Tailor’s jargon explained – jacket cuff styles and trousers hem choices
If you have ever been confused by the differences by your tailor when they talk about suit finishings, here is a break down. You can minimise the cost of alterations on your suit, when you know what to look for during the purchase.
Decorative button hole/Shams
When you buy a new suit, 80% of the time, they will come with Shams, or decorative button holes. These are stitching next to the button on the cuff, to imitate the button hole look. With this style, we can shorten or lengthen sleeves at the cuff, as these stitching and buttons are easily removed and can be replaced.

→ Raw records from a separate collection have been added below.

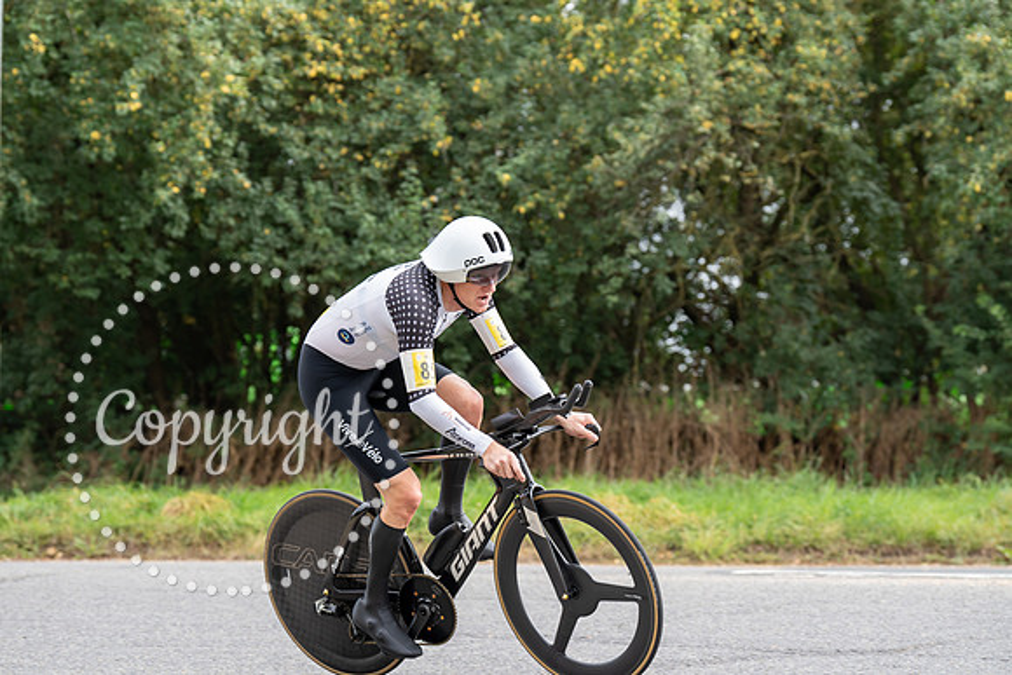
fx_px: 3093
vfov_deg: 12.5
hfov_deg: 18.6
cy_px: 338
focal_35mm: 110
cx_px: 506
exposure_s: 1/1000
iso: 500
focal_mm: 110
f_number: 4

Shortened sleeves with buttons and vent
A lot of the time, the shams are not very noticeable (eg. Dark stitching on dark suits). In these instances, our customers may opt to not have the shams restitched after alterations in order to save money. This finish what we mean by vent and buttons, and above is what it will look like. We can also resew the SHAMS to retain the original style, for a small fee.
Other times, the suits you buy may come with fully functioning buttonholes. These styles are more traditional, as the buttons can be opened and closed. From the cuff, we can only shorten or lengthen up to 1.5cms. If more shortening is required, we can alter the sleeve length from the shoulder of the jacket. It is a significantly more delicate job, reserved for the more experienced tailors, and therefore generally cost more than shortening from the cuff.
Plain invisible hem
Most suit trousers will be finished with a plain invisible hem. You cannot see any stitch marks from the outside, and there is a 5cm allowance on the inside of the hem. Be careful not to put trousers straight in the washing machine, as invisible hem trousers unravel easily, if not properly cared for.
Traditional trousers may come with a half tape of full tape around the inside of the trousers. These are meant to product the trousers fabrics from rubbing against the shoe, and provides a more structured look on the hem.
Even more traditional, are cuffed trousers. They add a degree of sophistication to the trousers.
Pleated back shirts allows more fabric around the midsections. This is more suitable for gents who like a loose fitting shirt, especially around the tummy area.
For those preferring a slim, fitted look, choose shirts that do not have pleats in the back. We can easily add darts as well if you would like a fully fitted look.